Ghosts can heal - but lose permanent hp and have to blaze of glory. Both feel to me like last chances, holding on beyond death.
 

To be fair, the concept of damage in Daggerheart is unambiguous as it always is separate from marking hit points. You take damage, compare it to your thresholds, and only then do you mark hit points (or armour slots). With that pervasive parlance in mind, there’s not quite as much confusion as one might think.
Sure, but this game is usually pretty good about explaining new concepts in ways that are zero-confusion, and I think adding a couple of words is better than relying on 5E-esque "precise wording interpretation", which 5E demonstrated at great length does not work well for a lot of people, especially newer or less experienced TTRPGers.

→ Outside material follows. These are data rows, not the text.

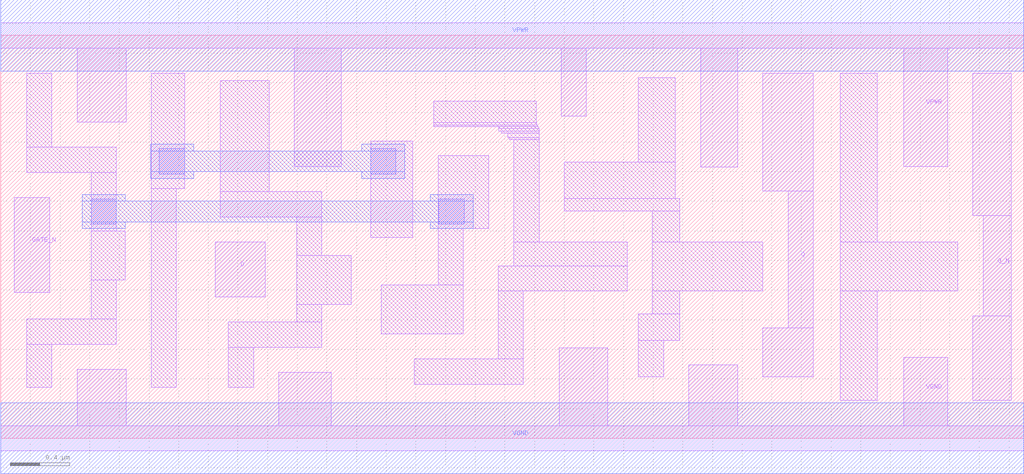
<source format=lef>
# Copyright 2020 The SkyWater PDK Authors
#
# Licensed under the Apache License, Version 2.0 (the "License");
# you may not use this file except in compliance with the License.
# You may obtain a copy of the License at
#
#     https://www.apache.org/licenses/LICENSE-2.0
#
# Unless required by applicable law or agreed to in writing, software
# distributed under the License is distributed on an "AS IS" BASIS,
# WITHOUT WARRANTIES OR CONDITIONS OF ANY KIND, either express or implied.
# See the License for the specific language governing permissions and
# limitations under the License.
#
# SPDX-License-Identifier: Apache-2.0

VERSION 5.5 ;
NAMESCASESENSITIVE ON ;
BUSBITCHARS "[]" ;
DIVIDERCHAR "/" ;
MACRO sky130_fd_sc_hd__dlxbn_1
  CLASS CORE ;
  SOURCE USER ;
  ORIGIN  0.000000  0.000000 ;
  SIZE  6.900000 BY  2.720000 ;
  SYMMETRY X Y R90 ;
  SITE unithd ;
  PIN D
    ANTENNAGATEAREA  0.159000 ;
    DIRECTION INPUT ;
    USE SIGNAL ;
    PORT
      LAYER li1 ;
        RECT 1.445000 0.955000 1.785000 1.325000 ;
    END
  END D
  PIN Q
    ANTENNADIFFAREA  0.429000 ;
    DIRECTION OUTPUT ;
    USE SIGNAL ;
    PORT
      LAYER li1 ;
        RECT 5.140000 0.415000 5.480000 0.745000 ;
        RECT 5.140000 1.670000 5.480000 2.465000 ;
        RECT 5.310000 0.745000 5.480000 1.670000 ;
    END
  END Q
  PIN Q_N
    ANTENNADIFFAREA  0.429000 ;
    DIRECTION OUTPUT ;
    USE SIGNAL ;
    PORT
      LAYER li1 ;
        RECT 6.555000 0.255000 6.815000 0.825000 ;
        RECT 6.555000 1.505000 6.815000 2.465000 ;
        RECT 6.625000 0.825000 6.815000 1.505000 ;
    END
  END Q_N
  PIN GATE_N
    ANTENNAGATEAREA  0.159000 ;
    DIRECTION INPUT ;
    USE CLOCK ;
    PORT
      LAYER li1 ;
        RECT 0.090000 0.985000 0.330000 1.625000 ;
    END
  END GATE_N
  PIN VGND
    DIRECTION INOUT ;
    SHAPE ABUTMENT ;
    USE GROUND ;
    PORT
      LAYER li1 ;
        RECT 0.000000 -0.085000 6.900000 0.085000 ;
        RECT 0.515000  0.085000 0.845000 0.465000 ;
        RECT 1.875000  0.085000 2.230000 0.445000 ;
        RECT 3.765000  0.085000 4.095000 0.610000 ;
        RECT 4.640000  0.085000 4.970000 0.495000 ;
        RECT 6.090000  0.085000 6.385000 0.545000 ;
    END
    PORT
      LAYER met1 ;
        RECT 0.000000 -0.240000 6.900000 0.240000 ;
    END
  END VGND
  PIN VPWR
    DIRECTION INOUT ;
    SHAPE ABUTMENT ;
    USE POWER ;
    PORT
      LAYER li1 ;
        RECT 0.000000 2.635000 6.900000 2.805000 ;
        RECT 0.515000 2.135000 0.845000 2.635000 ;
        RECT 1.980000 1.835000 2.295000 2.635000 ;
        RECT 3.780000 2.175000 3.950000 2.635000 ;
        RECT 4.720000 1.830000 4.970000 2.635000 ;
        RECT 6.090000 1.835000 6.385000 2.635000 ;
    END
    PORT
      LAYER met1 ;
        RECT 0.000000 2.480000 6.900000 2.960000 ;
    END
  END VPWR
  OBS
    LAYER li1 ;
      RECT 0.175000 0.345000 0.345000 0.635000 ;
      RECT 0.175000 0.635000 0.780000 0.805000 ;
      RECT 0.175000 1.795000 0.780000 1.965000 ;
      RECT 0.175000 1.965000 0.345000 2.465000 ;
      RECT 0.610000 0.805000 0.780000 1.070000 ;
      RECT 0.610000 1.070000 0.840000 1.400000 ;
      RECT 0.610000 1.400000 0.780000 1.795000 ;
      RECT 1.015000 0.345000 1.185000 1.685000 ;
      RECT 1.015000 1.685000 1.240000 2.465000 ;
      RECT 1.480000 1.495000 2.165000 1.665000 ;
      RECT 1.480000 1.665000 1.810000 2.415000 ;
      RECT 1.535000 0.345000 1.705000 0.615000 ;
      RECT 1.535000 0.615000 2.165000 0.785000 ;
      RECT 1.995000 0.785000 2.165000 0.905000 ;
      RECT 1.995000 0.905000 2.365000 1.235000 ;
      RECT 1.995000 1.235000 2.165000 1.495000 ;
      RECT 2.495000 1.355000 2.780000 2.005000 ;
      RECT 2.565000 0.705000 3.120000 1.035000 ;
      RECT 2.790000 0.365000 3.525000 0.535000 ;
      RECT 2.920000 2.105000 3.620000 2.115000 ;
      RECT 2.920000 2.115000 3.615000 2.130000 ;
      RECT 2.920000 2.130000 3.610000 2.275000 ;
      RECT 2.950000 1.035000 3.120000 1.415000 ;
      RECT 2.950000 1.415000 3.290000 1.910000 ;
      RECT 3.355000 0.535000 3.525000 0.995000 ;
      RECT 3.355000 0.995000 4.225000 1.165000 ;
      RECT 3.360000 2.075000 3.630000 2.090000 ;
      RECT 3.360000 2.090000 3.625000 2.105000 ;
      RECT 3.375000 2.060000 3.630000 2.075000 ;
      RECT 3.420000 2.030000 3.630000 2.060000 ;
      RECT 3.430000 2.015000 3.630000 2.030000 ;
      RECT 3.460000 1.165000 4.225000 1.325000 ;
      RECT 3.460000 1.325000 3.630000 2.015000 ;
      RECT 3.800000 1.535000 4.580000 1.620000 ;
      RECT 3.800000 1.620000 4.550000 1.865000 ;
      RECT 4.300000 0.415000 4.470000 0.660000 ;
      RECT 4.300000 0.660000 4.580000 0.840000 ;
      RECT 4.300000 1.865000 4.550000 2.435000 ;
      RECT 4.395000 0.840000 4.580000 0.995000 ;
      RECT 4.395000 0.995000 5.140000 1.325000 ;
      RECT 4.395000 1.325000 4.580000 1.535000 ;
      RECT 5.660000 0.255000 5.910000 0.995000 ;
      RECT 5.660000 0.995000 6.455000 1.325000 ;
      RECT 5.660000 1.325000 5.910000 2.465000 ;
    LAYER mcon ;
      RECT 0.610000 1.445000 0.780000 1.615000 ;
      RECT 1.070000 1.785000 1.240000 1.955000 ;
      RECT 2.495000 1.785000 2.665000 1.955000 ;
      RECT 2.955000 1.445000 3.125000 1.615000 ;
    LAYER met1 ;
      RECT 0.550000 1.415000 0.840000 1.460000 ;
      RECT 0.550000 1.460000 3.185000 1.600000 ;
      RECT 0.550000 1.600000 0.840000 1.645000 ;
      RECT 1.010000 1.755000 1.300000 1.800000 ;
      RECT 1.010000 1.800000 2.725000 1.940000 ;
      RECT 1.010000 1.940000 1.300000 1.985000 ;
      RECT 2.435000 1.755000 2.725000 1.800000 ;
      RECT 2.435000 1.940000 2.725000 1.985000 ;
      RECT 2.895000 1.415000 3.185000 1.460000 ;
      RECT 2.895000 1.600000 3.185000 1.645000 ;
  END
END sky130_fd_sc_hd__dlxbn_1

</source>
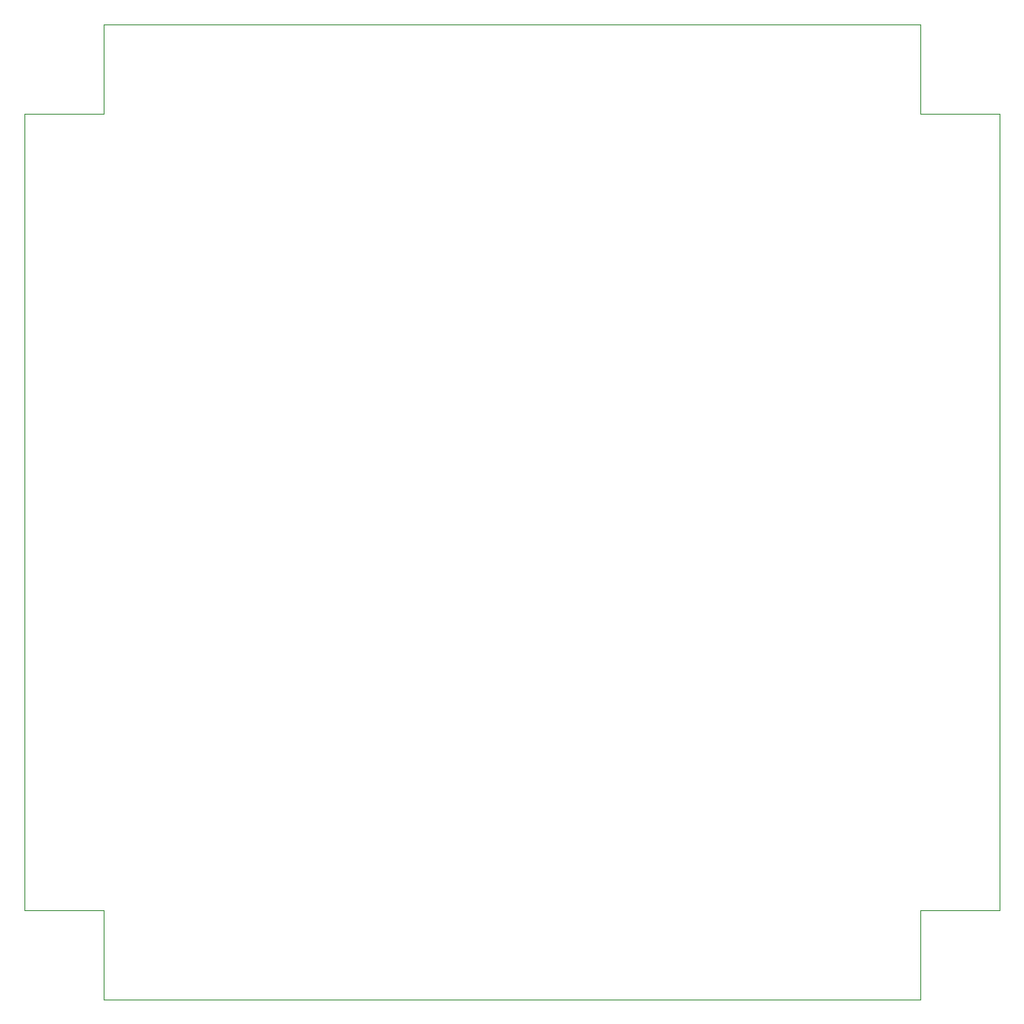
<source format=gbr>
G75*
G70*
%OFA0B0*%
%FSLAX24Y24*%
%IPPOS*%
%LPD*%
%AMOC8*
5,1,8,0,0,1.08239X$1,22.5*
%
%ADD10C,0.0000*%
D10*
X003315Y000504D02*
X035598Y000504D01*
X035598Y004047D01*
X038748Y004047D01*
X038748Y035543D01*
X035598Y035543D01*
X035598Y039087D01*
X003315Y039087D01*
X003315Y035543D01*
X000165Y035543D01*
X000165Y004047D01*
X003315Y004047D01*
X003315Y000504D01*
M02*

</source>
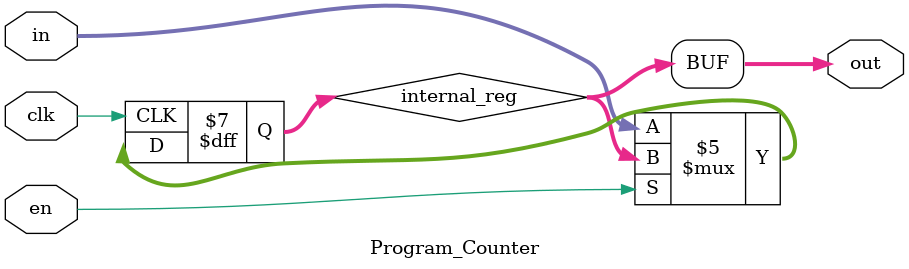
<source format=v>

module Program_Counter(clk, en, in, out);

input wire[0:0] clk, en;
input wire[31:0] in;
output wire[31:0] out;

reg [31:0] internal_reg = 0;

always @(posedge clk) begin

if(en == 1'b0) internal_reg = in;

end

assign out = internal_reg;

endmodule

</source>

Vampire my main objection is that I want to bite with finesse or presence not strength. Am suggesting the stat should be open.
For sure agree. I also think they should be able to melee for 1d8 w/o biting but that's just reflavouring so a non-issue.

For a strength build druid, maybe - but it stacks and there are reasons the druid is considered the strongest class in the game. "Isn't much more powerful than the strongest feature in the game and stacks with any melee builds" is not minor
It's not minor, but I didn't say it was - I said "less good than it sounds like", which I still think is true. Having zero Hope gain and in fact instead taking Stress damage (which potentially leads directly to HP damage and is a huge resource for many classes/domains) when you would gain it is a really serious issue, one I'd say would wildly outweigh +1d10 to attack/damage in most situations. It wouldn't be bad to pull it out when you're on low Stress anyway just to trigger the explosion though.

I'm making Reanimated and Ghost tie to death moves as cling to life options.
Yeah seems reasonable, perhaps for when someone fails a Risk It All check but then regrets it.